New NJ Testing Program

K-12 Testing

New Jersey plans to use a “system of performance-based assessments” as part of its state accountability program. The new system will start in nine pilot districts in a few subjects. Over five years, it will expand to all schools and all the state Core Curriculum areas.


Each pilot district will develop three to four performance assessments for grades 3, 6 and high school, in language arts, math and science. Extensive professional development will be provided. “Trust but verify” teams will review a random sample of locally scored performance assessments to determine validity and consistency. The state will develop a proficiency level for each grade to be used across New Jersey.


As the program develops, interdisciplinary performance assessments will be explored for assessing student learning in all seven content areas. An independent contractor will evaluate the program.
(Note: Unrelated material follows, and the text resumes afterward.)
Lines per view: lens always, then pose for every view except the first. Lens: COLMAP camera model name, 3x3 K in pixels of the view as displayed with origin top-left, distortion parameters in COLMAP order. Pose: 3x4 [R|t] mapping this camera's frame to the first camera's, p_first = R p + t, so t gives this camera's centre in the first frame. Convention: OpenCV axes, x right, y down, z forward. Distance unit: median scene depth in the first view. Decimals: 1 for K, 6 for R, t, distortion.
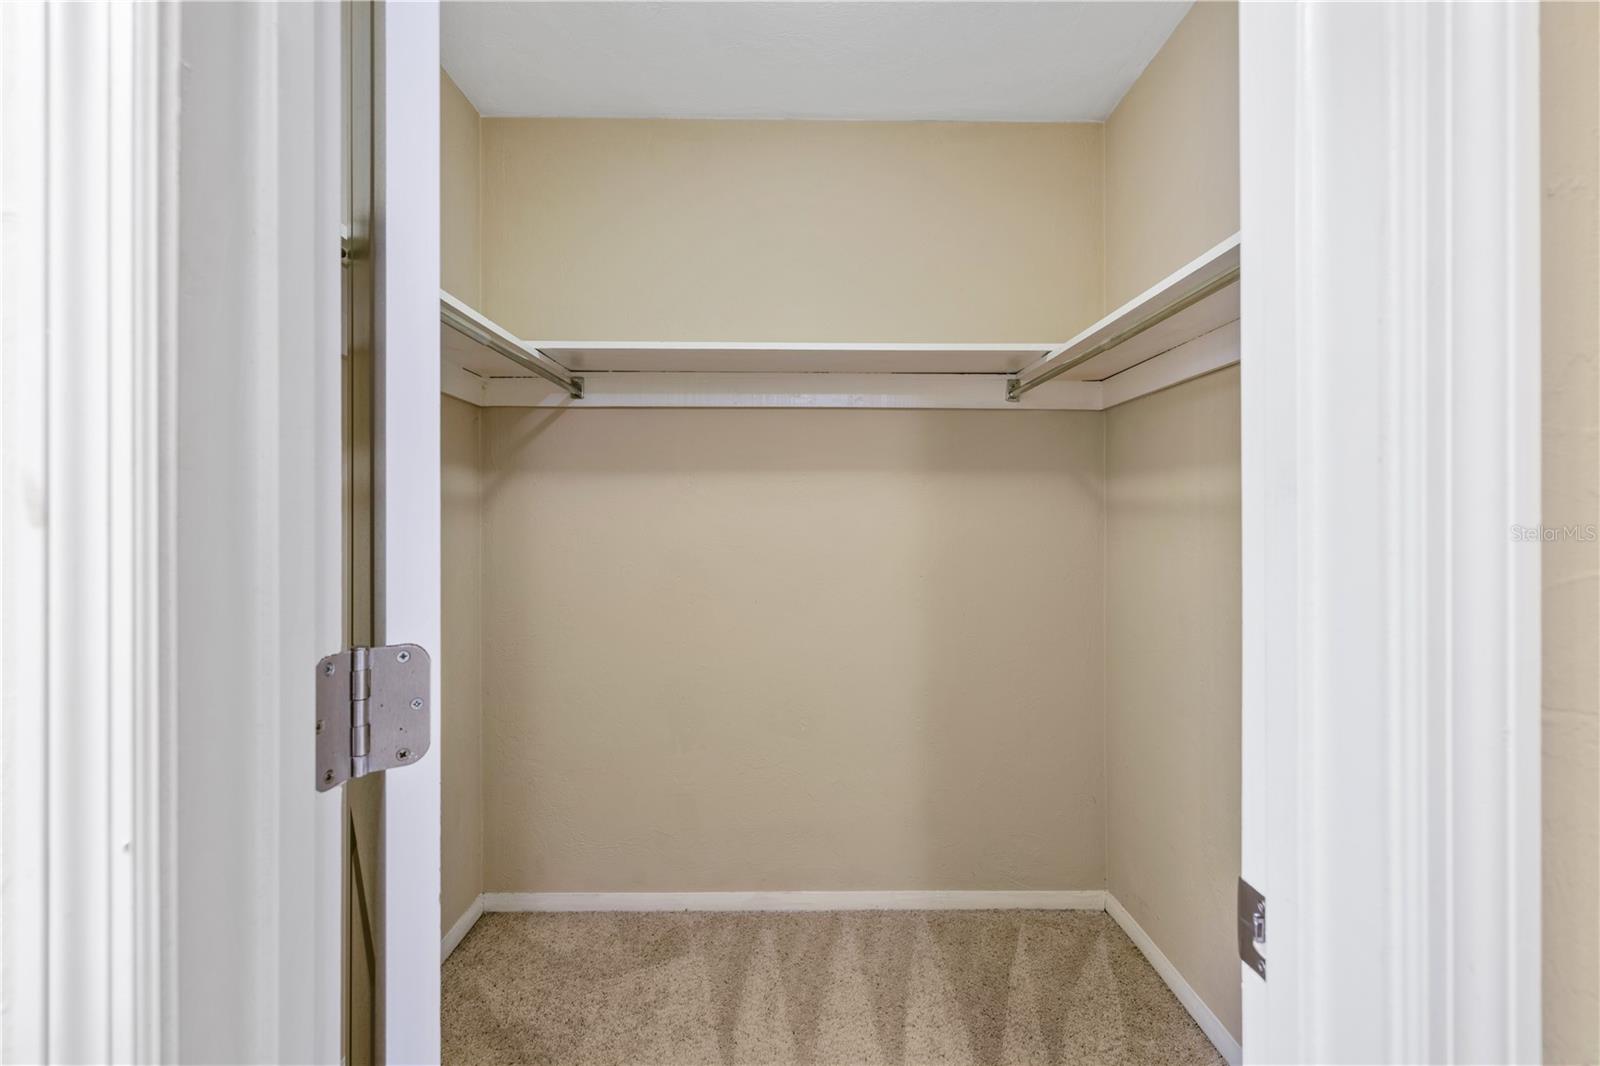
lens RADIAL K [[686.9, 0, 804.9], [0, 686.9, 516.8], [0, 0, 1]] dist [-0.000809, -0.000235]
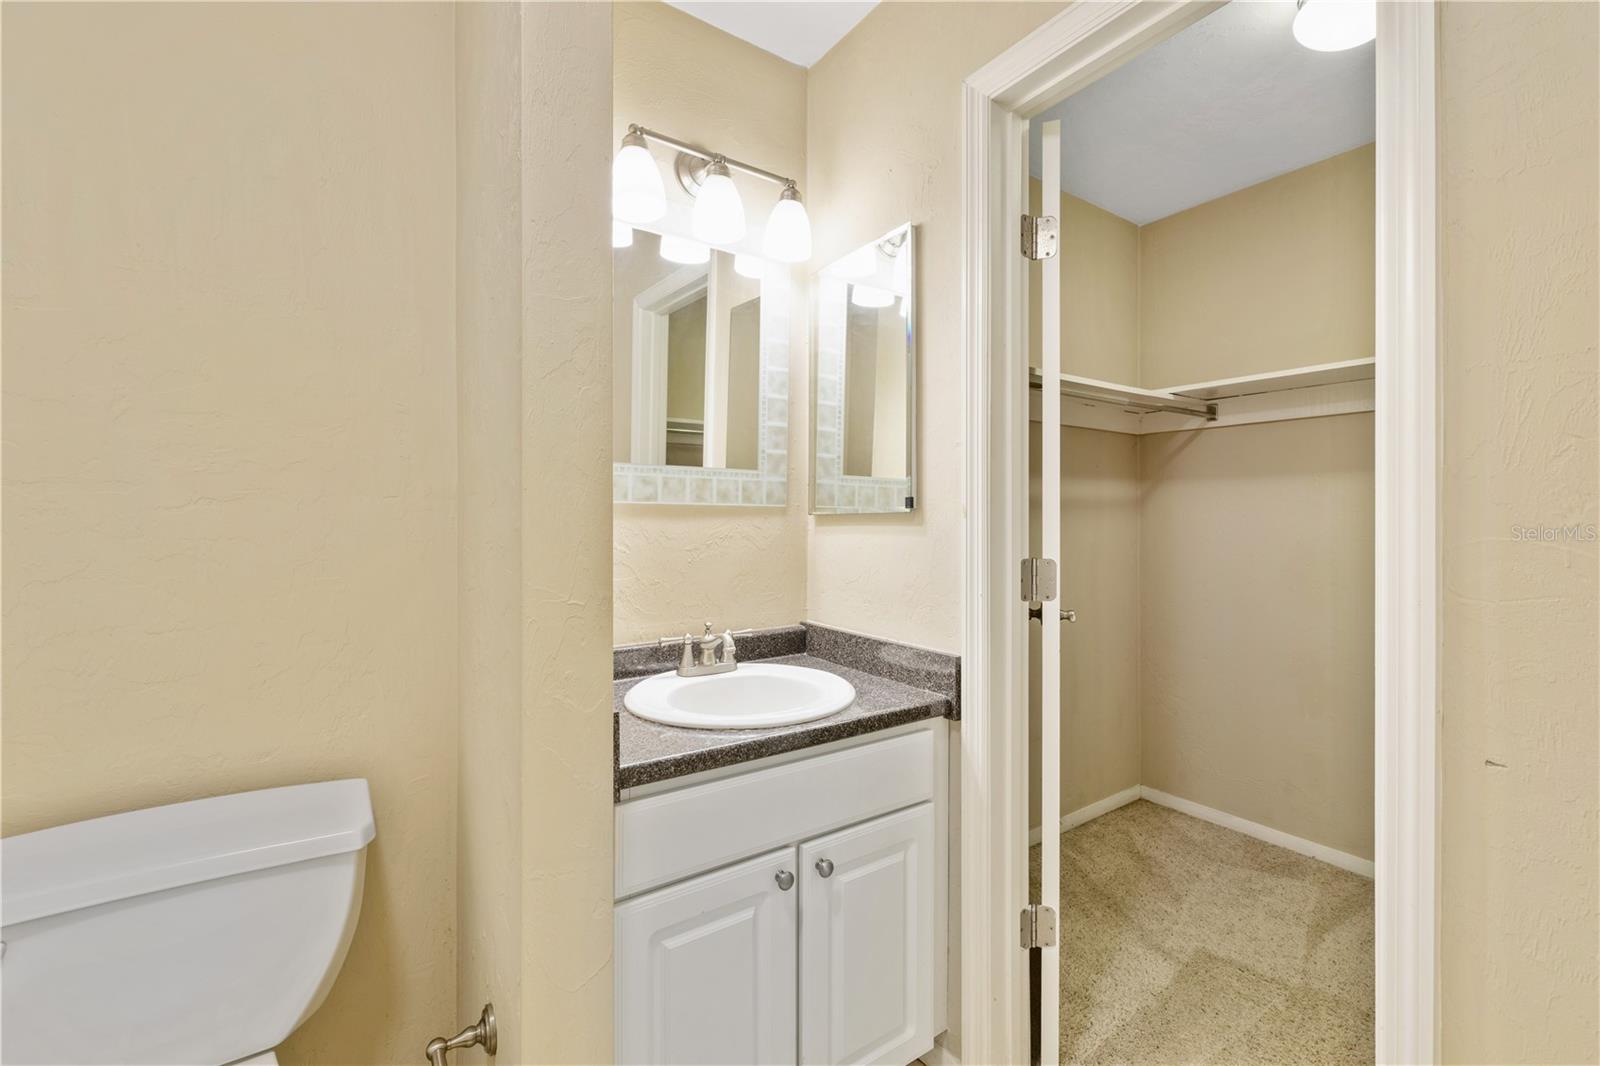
lens RADIAL K [[686.9, 0, 806.3], [0, 686.9, 522.4], [0, 0, 1]] dist [-0.000809, -0.000235]
pose [[0.573201, 0.007695, -0.819379, 0.302089], [0.004057, 0.999917, 0.012228, -0.002463], [0.819405, -0.010333, 0.573122, -0.375025]]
Performance assessments will be statewide by year five, with professional development provided. The initial pilot districts will explore using “a local anthology of approved performance assessments to aid in determining student proficiency.”


The plan has the backing of the state’s major education groups, united as the Coalition for Responsible Educational Assessment, Testing and Evaluation (CREATE) as well as the Business Coalition for Educational Excellence. Most state business groups have simply supported high-stakes standardized tests. The state is also developing new standardized tests.


New Jersey joins Nebraska, Maine and several other New England states in developing state assessment programs that are only partially based on standardized tests (see story, p. 15, and Examiner, Spring 2002). Among the still unanswered, key questions about this important development are how centralized New Jersey’s plan will be, the weight it will give standardized tests, the adequacy of professional development and other resources.